L’une des mesures phares concerne la protection des opérateurs locaux. Le petit commerce et le commerce de détail sont désormais exclusivement réservés aux Congolais, une décision qui vise à renforcer la participation nationale dans les activités économiques de proximité et à soutenir les entrepreneurs locaux.
En revanche, le gouvernement maintient une ouverture ciblée aux investisseurs étrangers dans certaines branches du commerce de détail spécialisé, notamment celles nécessitant des investissements lourds. Cette approche sélective cherche à concilier attractivité économique et protection du tissu entrepreneurial national.
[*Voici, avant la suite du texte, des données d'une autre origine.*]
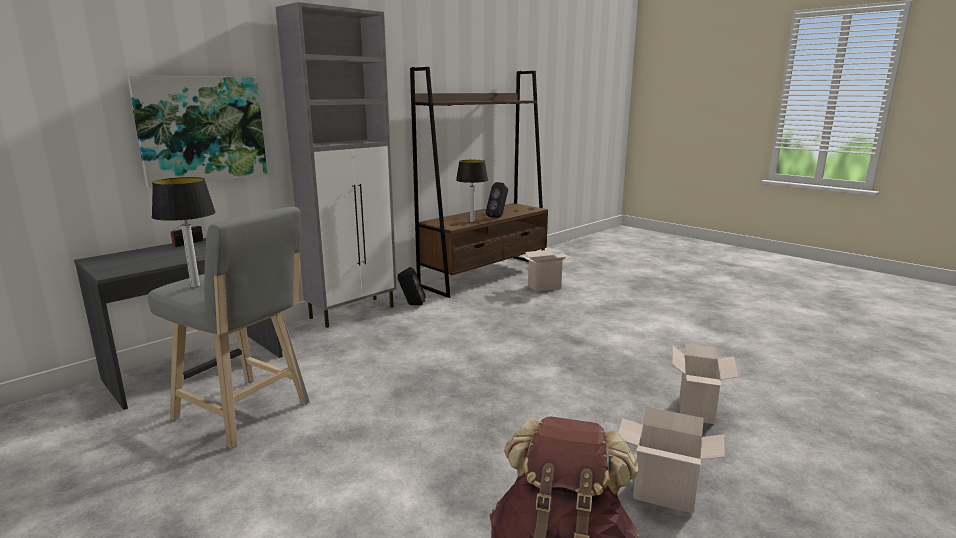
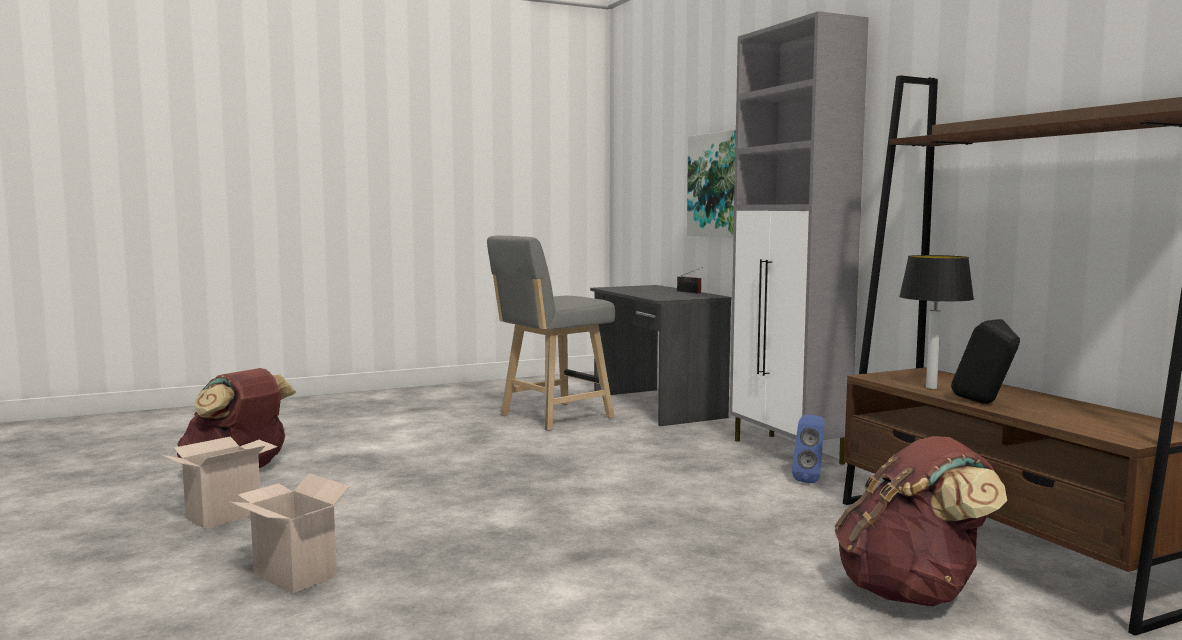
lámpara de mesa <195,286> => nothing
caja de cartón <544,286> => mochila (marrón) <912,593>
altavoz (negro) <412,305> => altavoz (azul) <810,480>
Conscient des ajustements que ces mesures impliquent, le ministère accorde un délai de six mois aux opérateurs concernés pour se conformer à la nouvelle réglementation. Parallèlement, un dispositif de sensibilisation et de vulgarisation sera déployé afin d’accompagner les acteurs du secteur dans la compréhension et l’application des textes.
Les autorités appellent enfin les opérateurs économiques à se rapprocher des services compétents pour obtenir des informations détaillées et consulter les textes officiels, dans l’objectif d’assurer une transition harmonieuse vers ce nouveau cadre réglementaire.